** Source material follows **

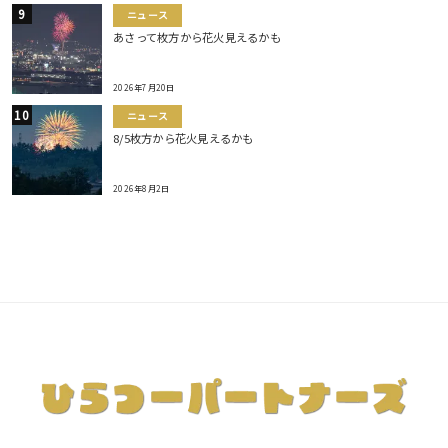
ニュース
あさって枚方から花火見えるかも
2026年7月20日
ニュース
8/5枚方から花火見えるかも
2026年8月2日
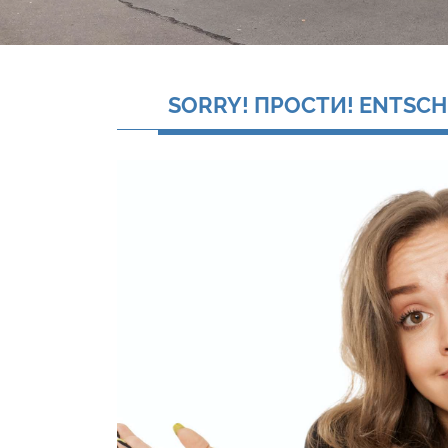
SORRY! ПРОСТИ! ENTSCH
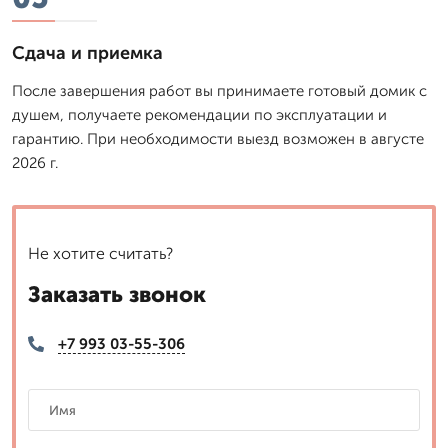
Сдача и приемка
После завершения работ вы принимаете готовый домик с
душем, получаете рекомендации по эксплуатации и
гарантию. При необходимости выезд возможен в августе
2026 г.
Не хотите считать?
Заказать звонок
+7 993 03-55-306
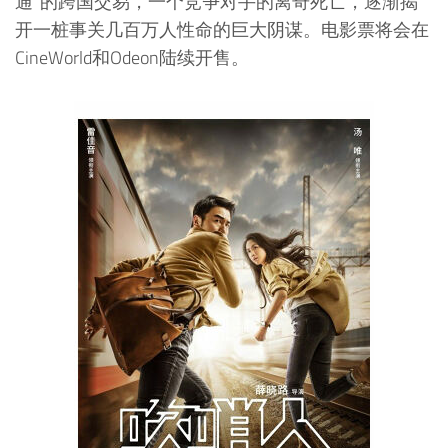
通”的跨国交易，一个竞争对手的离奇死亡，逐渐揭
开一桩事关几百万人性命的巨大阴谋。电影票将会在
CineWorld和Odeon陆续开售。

** End of Source material **

Set every entry down again exactly as written, and omit the images.

- [Finished task]:
ニュース
あさって枚方から花火見えるかも
2026年7月20日
ニュース
8/5枚方から花火見えるかも
2026年8月2日
SORRY! ПРОСТИ! ENTSCH
Сдача и приемка
После завершения работ вы принимаете готовый домик с
душем, получаете рекомендации по эксплуатации и
гарантию. При необходимости выезд возможен в августе
2026 г.
Не хотите считать?
Заказать звонок
+7 993 03-55-306
通”的跨国交易，一个竞争对手的离奇死亡，逐渐揭
开一桩事关几百万人性命的巨大阴谋。电影票将会在
CineWorld和Odeon陆续开售。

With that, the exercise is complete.